Fields and Gorman filed the first lawsuit October 27, 2010.[24] This ended in a mistrial due to misbehavior by a defendant, with the judge assessing defendants $70,000 to cover legal fees for Gorman.[23] The second trial resulted in a award to Fields of only $80,000.[25] Gorman sought and was granted a mistrial, citing evidence that two of the defendants had colluded to have Fields's main accuser released from prison early as a reward for his testimony against Fields.[25][26]

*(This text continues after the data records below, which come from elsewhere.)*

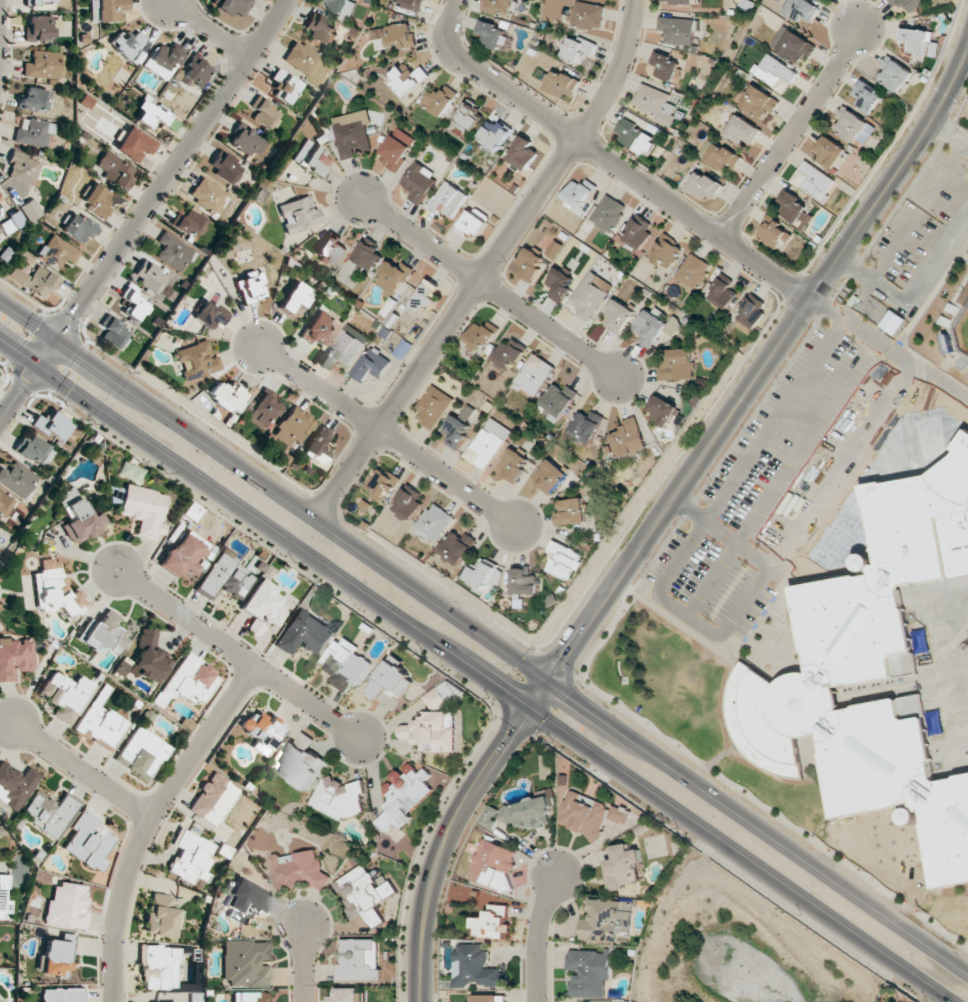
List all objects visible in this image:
building: (39, 1)
building: (682, 2)
building: (413, 4)
building: (909, 4)
building: (233, 5)
building: (497, 5)
building: (342, 8)
building: (109, 10)
building: (802, 10)
building: (587, 15)
building: (40, 27)
road: (209, 29)
building: (679, 30)
building: (490, 34)
building: (394, 35)
building: (915, 38)
building: (126, 43)
building: (793, 44)
building: (578, 49)
building: (302, 58)
building: (163, 60)
building: (44, 65)
building: (666, 67)
building: (195, 72)
building: (775, 72)
building: (894, 74)
building: (408, 79)
building: (561, 84)
building: (284, 85)
building: (867, 96)
building: (34, 100)
building: (440, 100)
building: (759, 102)
building: (654, 103)
building: (263, 112)
building: (151, 115)
building: (468, 119)
building: (854, 126)
building: (742, 130)
building: (33, 132)
building: (352, 133)
building: (494, 134)
road: (949, 135)
road: (788, 136)
building: (636, 137)
building: (246, 140)
building: (134, 144)
building: (397, 149)
building: (830, 151)
building: (523, 153)
building: (722, 157)
building: (310, 158)
road: (607, 159)
building: (224, 167)
building: (23, 169)
building: (114, 169)
building: (814, 181)
building: (419, 182)
building: (704, 186)
building: (579, 192)
building: (208, 194)
building: (448, 199)
building: (96, 200)
road: (144, 209)
building: (30, 210)
building: (795, 210)
building: (608, 213)
building: (298, 214)
building: (16, 219)
building: (189, 222)
building: (474, 222)
building: (78, 227)
building: (638, 233)
building: (774, 234)
building: (331, 250)
building: (57, 251)
building: (174, 252)
building: (666, 252)
building: (369, 256)
road: (488, 265)
building: (530, 265)
building: (693, 272)
building: (394, 276)
building: (148, 277)
building: (34, 280)
building: (558, 284)
building: (251, 287)
road: (489, 288)
building: (722, 292)
building: (426, 295)
building: (591, 295)
building: (295, 297)
road: (916, 297)
road: (855, 300)
building: (135, 305)
building: (752, 312)
building: (209, 315)
building: (618, 316)
road: (890, 322)
building: (655, 326)
building: (319, 329)
building: (113, 332)
building: (481, 336)
building: (346, 346)
building: (403, 349)
building: (511, 353)
building: (196, 361)
building: (372, 365)
building: (677, 365)
road: (764, 365)
building: (534, 375)
building: (228, 396)
building: (557, 402)
building: (433, 406)
building: (263, 409)
building: (663, 410)
building: (53, 426)
building: (292, 426)
building: (586, 426)
building: (457, 429)
road: (381, 434)
building: (629, 438)
building: (488, 443)
building: (321, 445)
building: (35, 451)
building: (514, 465)
road: (839, 469)
building: (129, 472)
building: (550, 476)
building: (17, 479)
building: (382, 484)
road: (273, 488)
building: (408, 503)
building: (4, 504)
building: (142, 510)
building: (571, 512)
building: (78, 517)
building: (435, 522)
building: (458, 547)
building: (184, 553)
building: (565, 561)
building: (485, 576)
building: (225, 577)
building: (525, 581)
building: (54, 589)
building: (263, 606)
road: (686, 617)
building: (103, 634)
building: (304, 634)
road: (233, 655)
building: (15, 658)
building: (148, 658)
building: (346, 664)
building: (872, 670)
road: (475, 672)
building: (390, 678)
traffic signals: (547, 678)
building: (187, 682)
building: (67, 693)
building: (442, 695)
traffic signals: (527, 708)
building: (101, 722)
building: (262, 730)
building: (432, 731)
building: (141, 753)
building: (301, 762)
road: (81, 771)
building: (15, 785)
building: (404, 795)
building: (339, 798)
building: (213, 799)
building: (49, 812)
building: (520, 814)
building: (583, 814)
building: (619, 814)
road: (148, 822)
road: (757, 824)
road: (450, 828)
building: (88, 839)
building: (191, 857)
building: (494, 864)
building: (623, 866)
building: (297, 870)
building: (363, 894)
building: (1, 895)
building: (245, 901)
building: (67, 906)
building: (162, 916)
building: (493, 922)
road: (538, 936)
building: (56, 956)
building: (359, 960)
building: (245, 963)
road: (304, 963)
building: (159, 967)
building: (475, 967)
building: (589, 973)
building: (62, 995)
building: (348, 995)
building: (250, 997)
building: (489, 998)
building: (0, 1001)

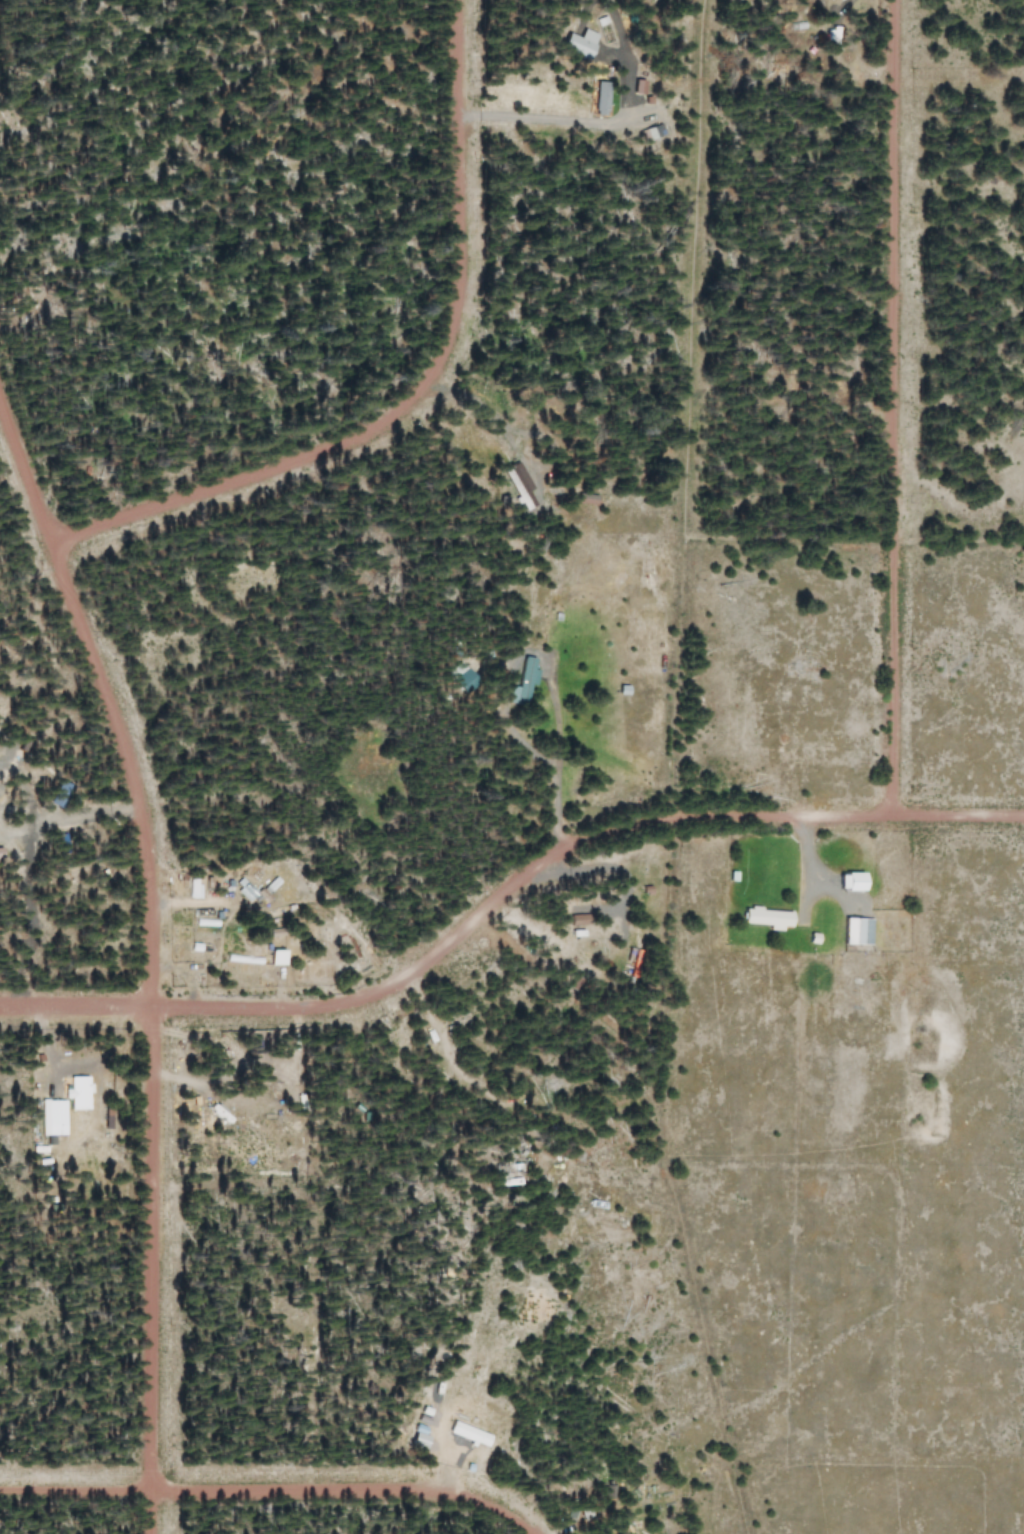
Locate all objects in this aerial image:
building: (575, 42)
building: (634, 86)
building: (597, 98)
building: (652, 131)
road: (417, 389)
road: (888, 406)
building: (519, 683)
road: (559, 756)
building: (848, 881)
building: (191, 888)
road: (501, 888)
building: (242, 890)
building: (763, 917)
building: (854, 931)
building: (273, 957)
road: (147, 959)
building: (59, 1105)
building: (465, 1433)
road: (343, 1489)
road: (74, 1490)

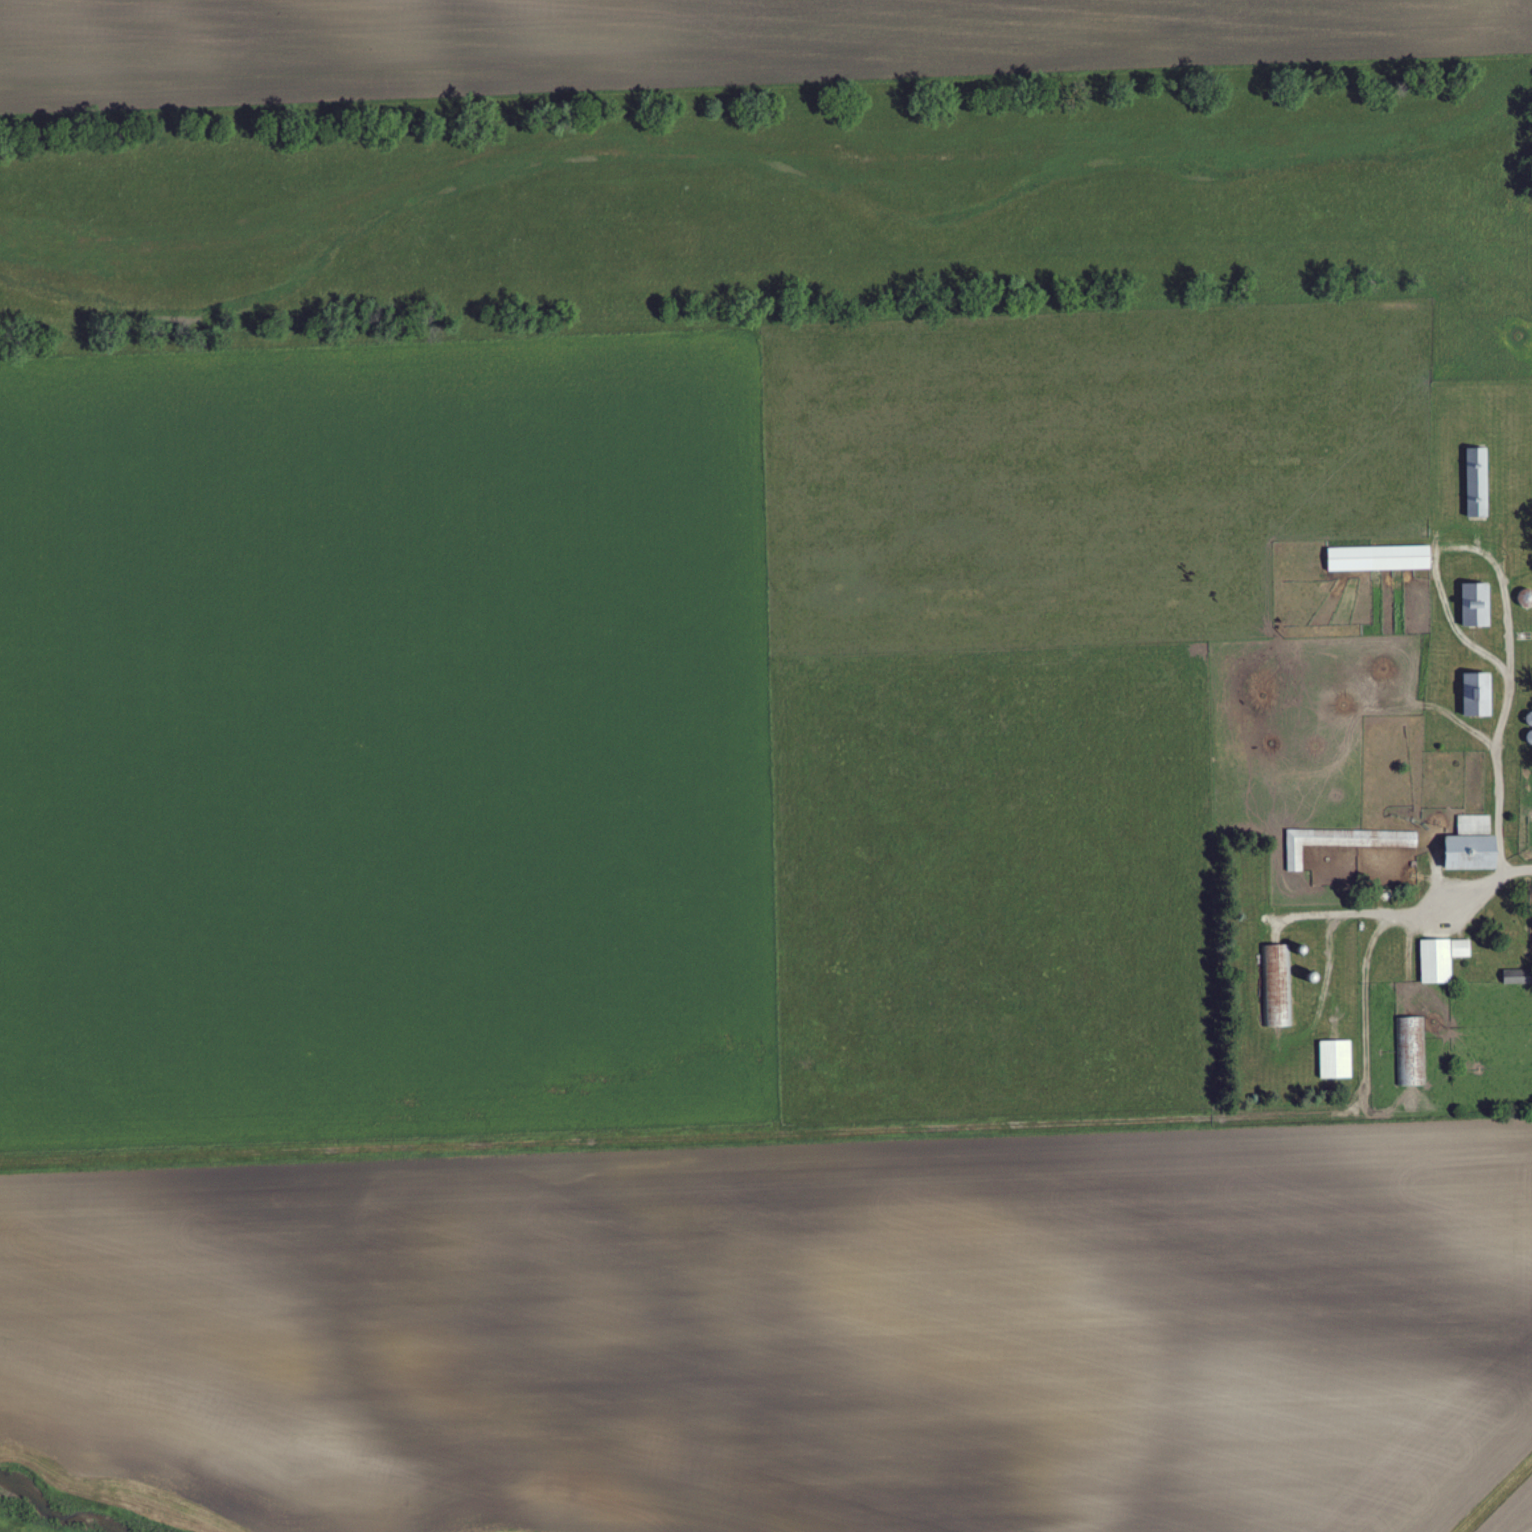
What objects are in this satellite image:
road: (1446, 547)
building: (1476, 605)
building: (1478, 695)
road: (1499, 783)
building: (1472, 845)
building: (1441, 959)
building: (1517, 976)
building: (1411, 1052)
building: (1335, 1060)

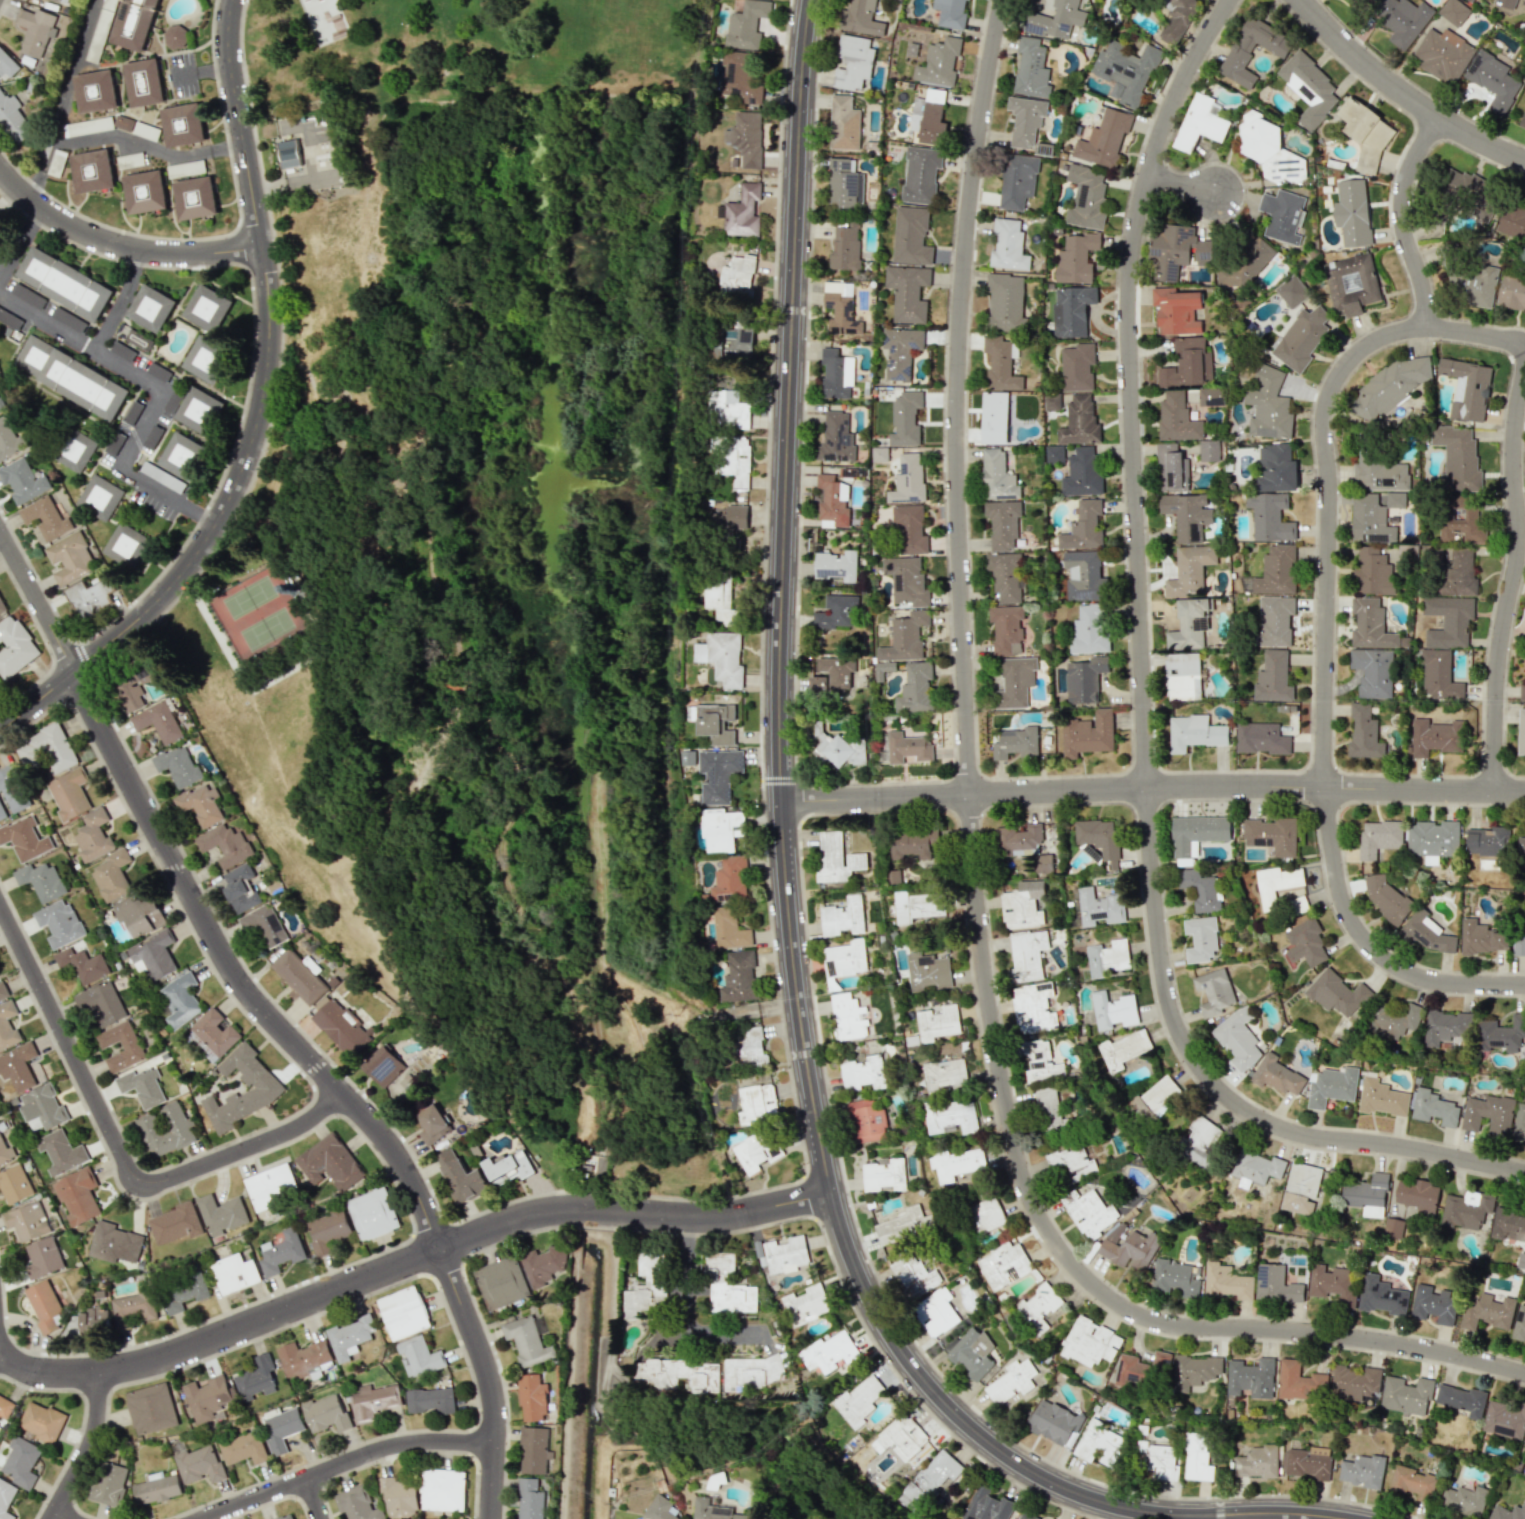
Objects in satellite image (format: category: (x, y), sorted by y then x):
building: (968, 0)
building: (1357, 1)
building: (61, 2)
building: (1507, 3)
building: (1455, 12)
building: (950, 13)
building: (860, 18)
building: (1177, 19)
building: (1055, 20)
building: (1403, 20)
building: (133, 23)
building: (747, 24)
building: (35, 29)
building: (99, 30)
building: (174, 36)
building: (1253, 50)
building: (1443, 55)
building: (854, 62)
building: (939, 62)
building: (7, 65)
building: (1031, 68)
building: (1126, 71)
building: (1494, 80)
building: (143, 82)
building: (742, 84)
building: (1309, 88)
building: (94, 91)
road: (1404, 94)
road: (62, 100)
building: (929, 116)
building: (1025, 120)
building: (13, 121)
building: (1523, 121)
building: (122, 122)
building: (844, 123)
building: (1200, 123)
building: (182, 125)
building: (87, 126)
building: (145, 130)
building: (1366, 133)
building: (747, 138)
building: (1104, 138)
road: (147, 146)
building: (1270, 149)
building: (289, 153)
building: (130, 160)
building: (56, 162)
building: (185, 169)
building: (92, 170)
building: (921, 174)
building: (1018, 180)
building: (844, 184)
road: (1182, 184)
building: (144, 191)
building: (1470, 192)
building: (1086, 196)
building: (195, 197)
building: (742, 212)
building: (1352, 212)
building: (1283, 215)
road: (1405, 221)
building: (1513, 221)
building: (911, 236)
road: (16, 238)
building: (1008, 245)
building: (846, 247)
road: (121, 248)
building: (1170, 249)
building: (1076, 258)
building: (1253, 258)
building: (739, 276)
building: (64, 283)
building: (1352, 284)
building: (1473, 285)
building: (1292, 291)
building: (908, 292)
building: (1512, 292)
building: (28, 295)
road: (120, 301)
building: (1005, 301)
building: (152, 308)
building: (209, 308)
building: (842, 308)
building: (1071, 310)
building: (1177, 311)
building: (69, 319)
road: (1477, 333)
building: (1302, 338)
building: (138, 339)
building: (734, 343)
building: (122, 351)
building: (901, 351)
building: (209, 360)
building: (1001, 363)
building: (1188, 363)
building: (1077, 367)
road: (269, 369)
building: (159, 372)
building: (837, 374)
building: (71, 377)
building: (1390, 387)
building: (1468, 388)
building: (1211, 397)
road: (149, 398)
building: (1269, 405)
building: (197, 408)
building: (729, 409)
building: (906, 418)
building: (995, 418)
building: (1177, 418)
building: (1080, 421)
building: (10, 437)
building: (837, 438)
building: (1209, 450)
building: (74, 451)
building: (178, 453)
building: (880, 454)
building: (1054, 454)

It was in response to Gorman's appeals, filed after the second trial, that Judge Kennelly made what the Chicago Tribune described as a "potentially bombshell decision," allowing Gorman full access not only to files related to her current case but also to other file cabinets and boxes containing papers retained by police from other cases.[21] Gorman alleged, and Kennelly agreed, that it was relevant to the Fields trial whether or not "the burying of street files was a de facto policy of the Police Department."[1][27]

Gorman, with a small team of attorneys, began to read through homicide files from about 500 cases that had been stored in a police-station basement, 23 file cabinets full.[1] After comparing, for about 60 cases, material in these police files to the material given to homicide defendants, Gorman said that "more than 90 percent have information in the street file that was not in the defense file...including names and accounts of eyewitnesses that apparently were never disclosed, statements in detectives' notes that contradict later versions of typed reports and lineup cards that were missing or different from what the defense eventually saw."[1]

In the third trial, Gorman was joined by attorneys from another Chicago firm. Together they secured an $11M verdict against the City of Chicago, based largely on evidence Gorman assembled from the 23 file cabinets, that Chicago Police had an "established custom"[28] of hiding evidence from defense attorneys.[24] Fields and Gorman were both featured in a July 7, 2019 episode of CNN's docu-drama series Death Row Stories, which included their "alleging that two Chicago police detectives falsified incriminating evidence and concealed favorable evidence."[29][30]

Gorman also shared the evidence from old street files with other lawyers who worked on related cases. In at least one case, a prisoner's conviction was reversed based on new evidence that was uncovered.[31]

Gorman, representing the mother of police-shooting victim Divonte Young in a 2018 lawsuit against Chicago, said that the pattern of withholding evidence continues.[32]